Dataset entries

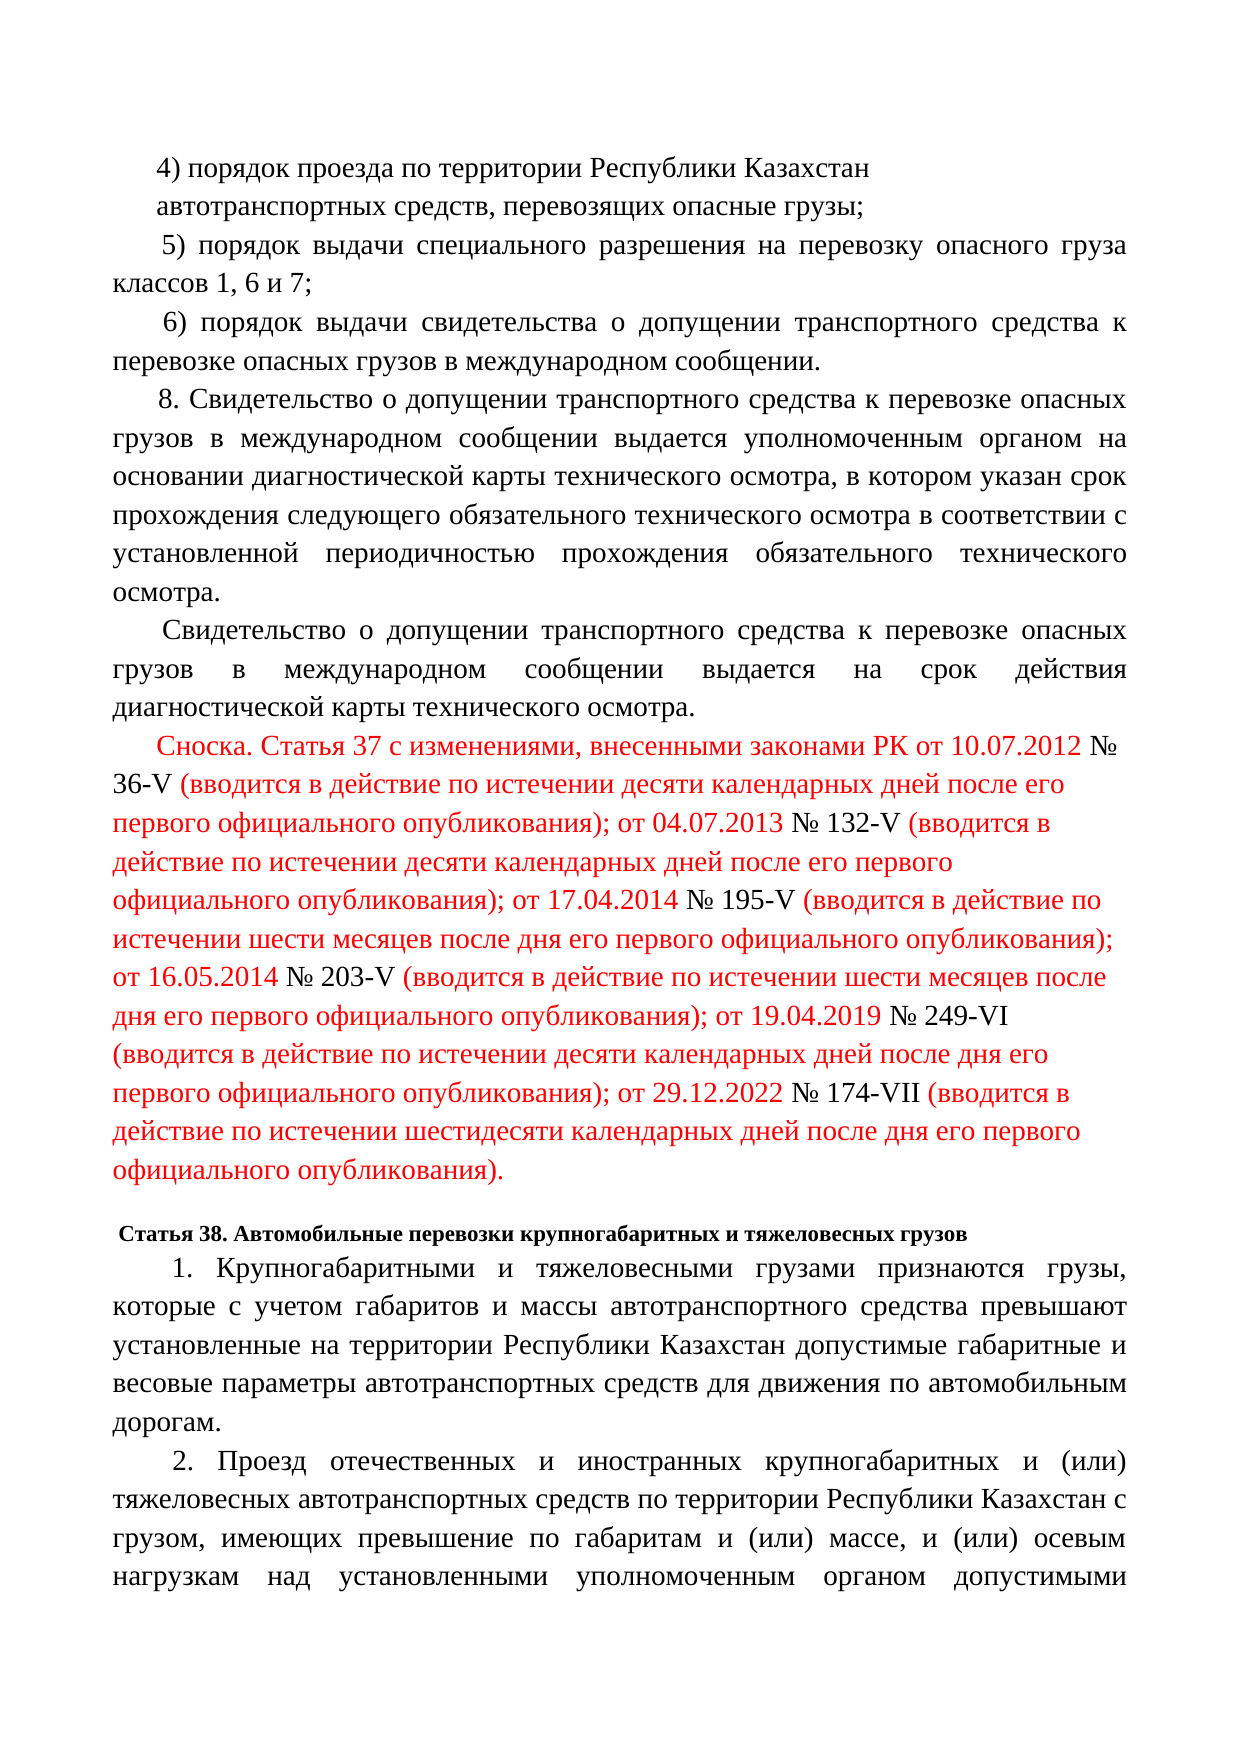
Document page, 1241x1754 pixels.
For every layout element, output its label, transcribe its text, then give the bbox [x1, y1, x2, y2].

text Статья 38. Автомобильные перевозки крупногабаритных и тяжеловесных грузов [112, 1220, 1128, 1246]
text 4) порядок проезда по территории Республики Казахстан [112, 150, 1128, 183]
text автотранспортных средств, перевозящих опасные грузы; [112, 188, 1128, 222]
text 5) порядок выдачи специального разрешения на перевозку опасного груза классов 1, 6 и 7; [112, 227, 1128, 299]
text Сноска. Статья 37 с изменениями, внесенными законами РК от 10.07.2012 № 36-V (вводится в действие по истечении десяти календарных дней после его первого официального опубликования); от 04.07.2013 № 132-V (вводится в действие по истечении десяти календарных дней после его первого официального опубликования); от 17.04.2014 № 195-V (вводится в действие по истечении шести месяцев после дня его первого официального опубликования); от 16.05.2014 № 203-V (вводится в действие по истечении шести месяцев после дня его первого официального опубликования); от 19.04.2019 № 249-VI (вводится в действие по истечении десяти календарных дней после дня его первого официального опубликования); от 29.12.2022 № 174-VII (вводится в действие по истечении шестидесяти календарных дней после дня его первого официального опубликования). [112, 728, 1128, 1216]
text 6) порядок выдачи свидетельства о допущении транспортного средства к перевозке опасных грузов в международном сообщении. [112, 304, 1128, 376]
text 2. Проезд отечественных и иностранных крупногабаритных и (или) тяжеловесных автотранспортных средств по территории Республики Казахстан с грузом, имеющих превышение по габаритам и (или) массе, и (или) осевым нагрузкам над установленными уполномоченным органом допустимыми параметрами автотранспортных средств, предназначенных для передвижения по автомобильным дорогам Республики Казахстан, не допускается, за исключением случаев перевозки неделимых грузов или жидких грузов, перевозимых в специализированных автомобилях-цистернах. [112, 1443, 1128, 1592]
text 8. Свидетельство о допущении транспортного средства к перевозке опасных грузов в международном сообщении выдается уполномоченным органом на основании диагностической карты технического осмотра, в котором указан срок прохождения следующего обязательного технического осмотра в соответствии с установленной периодичностью прохождения обязательного технического осмотра. [112, 381, 1128, 607]
text 1. Крупногабаритными и тяжеловесными грузами признаются грузы, которые с учетом габаритов и массы автотранспортного средства превышают установленные на территории Республики Казахстан допустимые габаритные и весовые параметры автотранспортных средств для движения по автомобильным дорогам. [112, 1250, 1128, 1438]
text Свидетельство о допущении транспортного средства к перевозке опасных грузов в международном сообщении выдается на срок действия диагностической карты технического осмотра. [112, 612, 1128, 723]
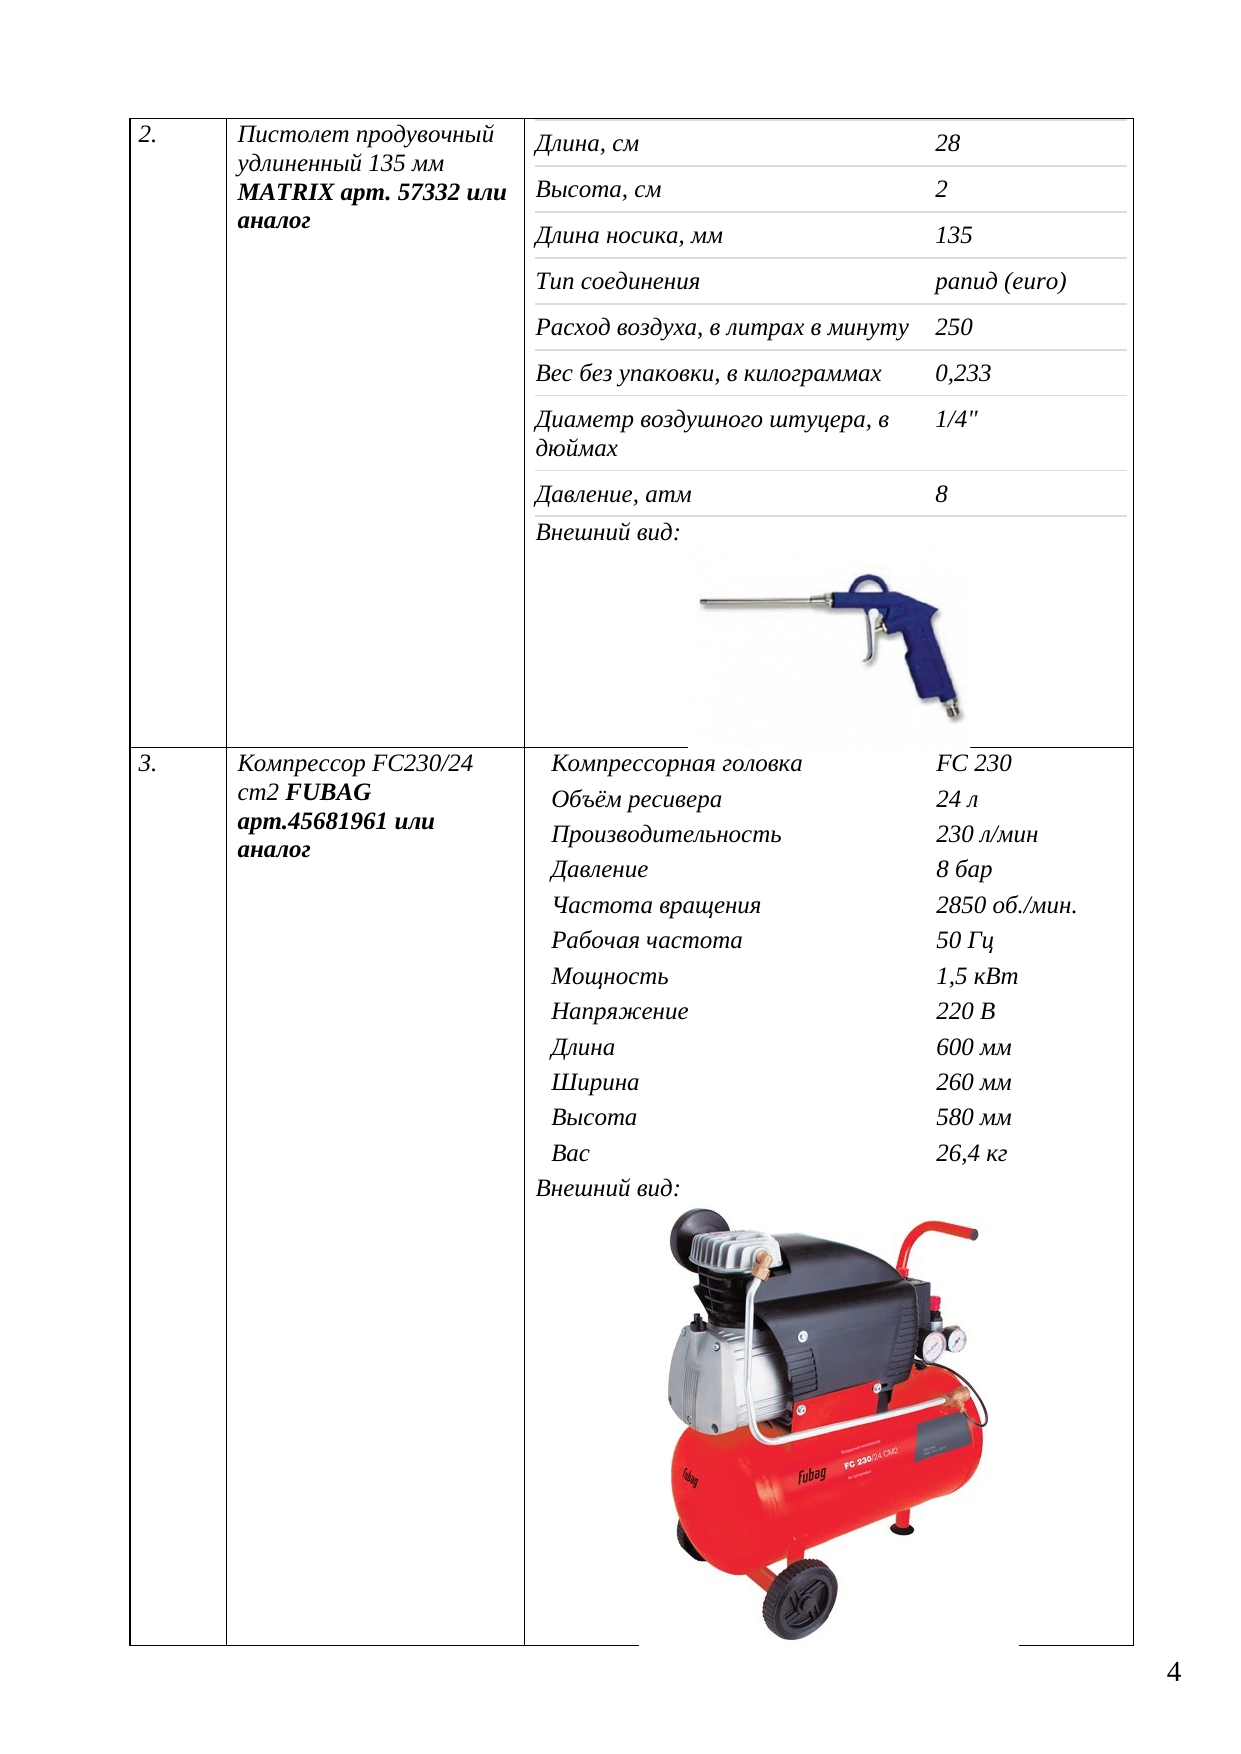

* [What is required]:
After removing each picture, print the entries above exactly as they were.

* [Your response]:
Document page, 1241x1754 pixels.
For every layout element, output its label, transcribe its text, then give the bbox [x1, y1, x2, y2].

text Статья 38. Автомобильные перевозки крупногабаритных и тяжеловесных грузов [112, 1220, 1128, 1246]
text 4) порядок проезда по территории Республики Казахстан [112, 150, 1128, 183]
text автотранспортных средств, перевозящих опасные грузы; [112, 188, 1128, 222]
text 5) порядок выдачи специального разрешения на перевозку опасного груза классов 1, 6 и 7; [112, 227, 1128, 299]
text Сноска. Статья 37 с изменениями, внесенными законами РК от 10.07.2012 № 36-V (вводится в действие по истечении десяти календарных дней после его первого официального опубликования); от 04.07.2013 № 132-V (вводится в действие по истечении десяти календарных дней после его первого официального опубликования); от 17.04.2014 № 195-V (вводится в действие по истечении шести месяцев после дня его первого официального опубликования); от 16.05.2014 № 203-V (вводится в действие по истечении шести месяцев после дня его первого официального опубликования); от 19.04.2019 № 249-VI (вводится в действие по истечении десяти календарных дней после дня его первого официального опубликования); от 29.12.2022 № 174-VII (вводится в действие по истечении шестидесяти календарных дней после дня его первого официального опубликования). [112, 728, 1128, 1216]
text 6) порядок выдачи свидетельства о допущении транспортного средства к перевозке опасных грузов в международном сообщении. [112, 304, 1128, 376]
text 2. Проезд отечественных и иностранных крупногабаритных и (или) тяжеловесных автотранспортных средств по территории Республики Казахстан с грузом, имеющих превышение по габаритам и (или) массе, и (или) осевым нагрузкам над установленными уполномоченным органом допустимыми параметрами автотранспортных средств, предназначенных для передвижения по автомобильным дорогам Республики Казахстан, не допускается, за исключением случаев перевозки неделимых грузов или жидких грузов, перевозимых в специализированных автомобилях-цистернах. [112, 1443, 1128, 1592]
text 8. Свидетельство о допущении транспортного средства к перевозке опасных грузов в международном сообщении выдается уполномоченным органом на основании диагностической карты технического осмотра, в котором указан срок прохождения следующего обязательного технического осмотра в соответствии с установленной периодичностью прохождения обязательного технического осмотра. [112, 381, 1128, 607]
text 1. Крупногабаритными и тяжеловесными грузами признаются грузы, которые с учетом габаритов и массы автотранспортного средства превышают установленные на территории Республики Казахстан допустимые габаритные и весовые параметры автотранспортных средств для движения по автомобильным дорогам. [112, 1250, 1128, 1438]
text Свидетельство о допущении транспортного средства к перевозке опасных грузов в международном сообщении выдается на срок действия диагностической карты технического осмотра. [112, 612, 1128, 723]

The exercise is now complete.